Début des années 80, mon premier plaisir de la journée était d’acheter au kiosque le "Libé " du jour. Comme chaque matin depuis déjà quelques années. Et je me foutais royalement d’être vu avec ce journal à la main ou sous le bras. Car à l’époque, il était évident que vous ne pouviez qu’être un gauchiste attardé pour lire ce canard. Philippe Garnier m’enchantait avec ses merveilleuses et vivantes chroniques « L’oreille d’un sourd ». Il s’agissait moins de musique que de littérature et de cinéma.
Placid
Placid
Bénito
Certains d’eux animaient la rubrique « Télégraphie », une vision percutante des programmes de la télé. Dans la chaleur de l’été 89, Libération faisait appel à Jean-Pierre Gibrat pour sa propre pub qu’on aurait du mal à imaginer dans un quotidien aujourd’hui. Rien que pour cette raison, je vous les délivre.
La bête par Guido Buzzelli
Quant à Berberian, Dupuy, Gaudelette et Götting, ils mettaient en situation les héros de la Bd dans une parodie délirante « Galeries en folie ».
Le graphisme était partout, notamment dans les cartouches des rubriques comme celles de la magnifique Sélection Disques Noir » ou celles, délicieuses, des petites annonces.
10 ans plus tard, l’effervescence était quelque peu retombée.
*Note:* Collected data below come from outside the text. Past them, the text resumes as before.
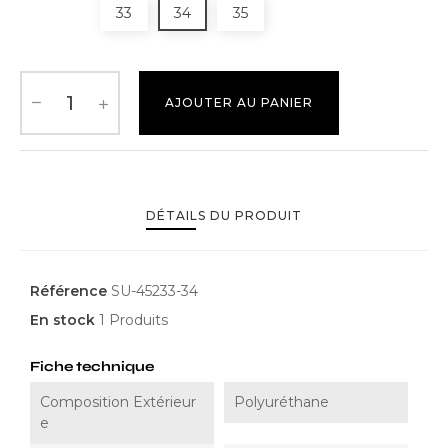
33
34
35
AJOUTER AU PANIER
DÉTAILS DU PRODUIT
Référence
SU-45233-34
En stock
1 Produits
Fiche technique
Composition Extérieur
Polyuréthane
E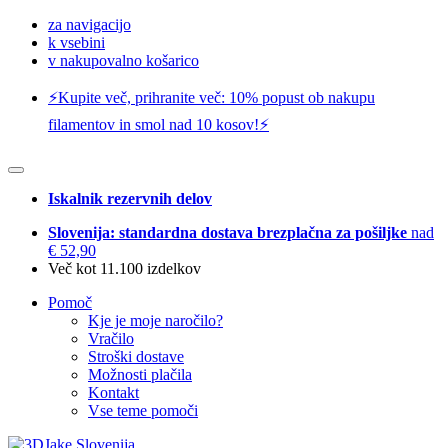
za navigacijo
k vsebini
v nakupovalno košarico
⚡️Kupite več, prihranite več: 10% popust ob nakupu
filamentov in smol nad 10 kosov!⚡️
Iskalnik rezervnih delov
Slovenija: standardna dostava brezplačna za pošiljke
nad
€ 52,90
Več kot 11.100 izdelkov
Pomoč
Kje je moje naročilo?
Vračilo
Stroški dostave
Možnosti plačila
Kontakt
Vse teme pomoči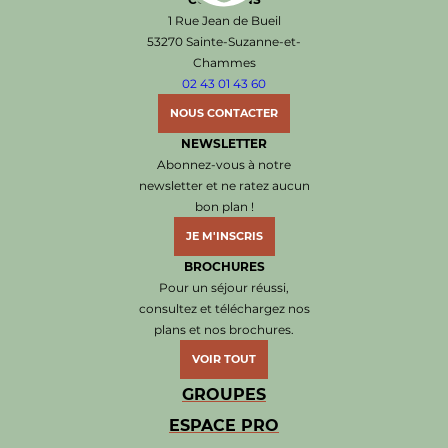
Office de Tourisme de Sainte-Suzanne les Coëvr
1 Rue Jean de Bueil
53270 Sainte-Suzanne-et-
Chammes
02 43 01 43 60
NOUS CONTACTER
NEWSLETTER
Abonnez-vous à notre
newsletter et ne ratez aucun
bon plan !
JE M'INSCRIS
BROCHURES
Pour un séjour réussi,
consultez et téléchargez nos
plans et nos brochures.
VOIR TOUT
GROUPES
ESPACE PRO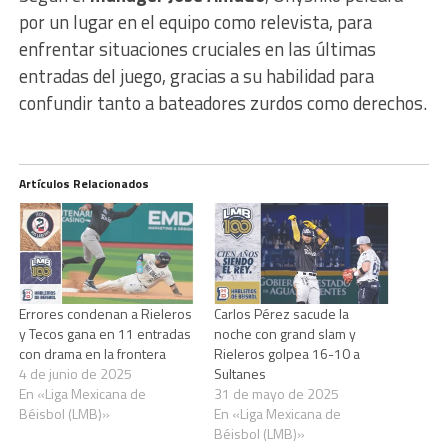
por un lugar en el equipo como relevista, para
enfrentar situaciones cruciales en las últimas
entradas del juego, gracias a su habilidad para
confundir tanto a bateadores zurdos como derechos.
Artículos Relacionados
Errores condenan a Rieleros
Carlos Pérez sacude la
y Tecos gana en 11 entradas
noche con grand slam y
con drama en la frontera
Rieleros golpea 16-10 a
4 de junio de 2025
Sultanes
En «Liga Mexicana de
31 de mayo de 2025
Béisbol (LMB)»
En «Liga Mexicana de
Béisbol (LMB)»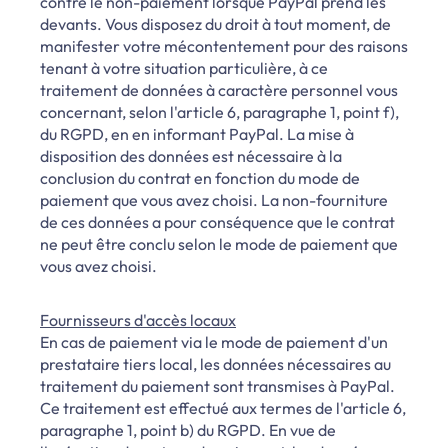
contre le non-paiement lorsque PayPal prend les
devants. Vous disposez du droit à tout moment, de
manifester votre mécontentement pour des raisons
tenant à votre situation particulière, à ce
traitement de données à caractère personnel vous
concernant, selon l'article 6, paragraphe 1, point f),
du RGPD, en en informant PayPal. La mise à
disposition des données est nécessaire à la
conclusion du contrat en fonction du mode de
paiement que vous avez choisi. La non-fourniture
de ces données a pour conséquence que le contrat
ne peut être conclu selon le mode de paiement que
vous avez choisi.
Fournisseurs d'accès locaux
En cas de paiement via le mode de paiement d'un
prestataire tiers local, les données nécessaires au
traitement du paiement sont transmises à PayPal.
Ce traitement est effectué aux termes de l'article 6,
paragraphe 1, point b) du RGPD. En vue de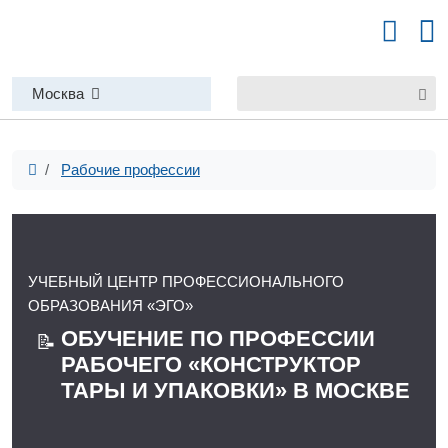
Москва
Рабочие профессии
УЧЕБНЫЙ ЦЕНТР ПРОФЕССИОНАЛЬНОГО
ОБРАЗОВАНИЯ «ЭГО»
ОБУЧЕНИЕ ПО ПРОФЕССИИ
📝
РАБОЧЕГО «КОНСТРУКТОР
ТАРЫ И УПАКОВКИ» В МОСКВЕ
Les journalistes n’étaient toujours pas des seconds couteaux, mais déjà ma sélection d’articles était nettement plus chiche que par le passé. J’avais conservé précieusement ceux de Jacques Durand ou Gérard Dupuy consacrés, encore et toujours, à la tauromachie. On retrouvait Antoine de Gaudemar, François Rivière, Mathieu Lindon, parlant de bouquin alors que Gérard Lefort et Philippe Garnier continuaient leurs fouilles cinématographiques. Avec Philippe Garnier, c’était toujours la surprise tant ses centres d’intérêts nous plongeaient dans des aventures folles que son style, si personnel, rendait passionnantes. Je me suis plu à relire son papier sur Cormac McCarthy. Trente ans plus tard, ses fameuses correspondances d’Hollywood n’avaient toujours pas de ride.
On visitait, pas si loin, le Paris littéraire de Claire Devarrieux. On voyageait au-delà avec le grand reporter Sorj Chalandon, entre-temps auréolé du Prix Albert-Londres. Florence Aubenas débutait et nous promenait sur les rives de la Garonne. Quand il ne nous parlait pas de sports avec ce style qui captivait même l’intello le plus hermétique à toute activité physique, Laurent Rigoulet racontait sa rencontre avec Jim Harrison. Homeric, qui venait de troquer sa casaque de jockey pour la machine à écrire, revenait visiter avec talent le monde du cheval, mais pas que. Ainsi ce reportage sur Philippe Frey lors de son odyssée dans le désert. Je me surprenais également à lire des articles scientifiques ou techniques avec les papiers que publiaient Corinne Bensimon et Sorg Chalandon pour les pages Eureka du vendredi (ou peut-être du samedi)…
Côté graphisme, je me surprenais à retrouver des illustrations de Romain Slocombe, de Jacques Loustal, et notamment dans cet article d’anthologie de Philippe Garnier consacré à Norman MacLean, et même mes amis perdus Placid et Muzo. Les encarts manuscrits du Hollandais volant, Willem, étaient toujours aussi précieux et ses lettrages toujours aussi inventifs. Sans parler de ses reportages dessinés tels ceux consacrés aux « Quais Baltiques » de l’été 93.
Le temps passant, j’ai trouvé de moins en moins d’intérêt à sa lecture. L’esprit des débuts n’y était plus. Quelques mois plus tard, j’ai cessé de l’acheter chaque matin. Je ne l’ai réclamé par la suite que de façon épisodique, en fonction des dossiers proposés. Jacques Durand avait été congédié, Antoine de Gaudemar démissionnait sur ordre de Laurent Joffrin. François Rivière était trop éclectique et talentueux pour continuer d’être un scribouillard de la presse. Philippe Garnier, purement et simplement viré. D’autres partaient, dans d’autres aventures ou d’autres médias. Le graphisme cédait la place à la photographie. Mon aventure avec ce journal d’exception était terminée. Mais, autodidacte, elle m’a forgé d’une certain façon, plus sans doute que toute autre lecture.
Merci donc à toutes ses plumes dont certaines sont aujourd’hui éteintes à jamais.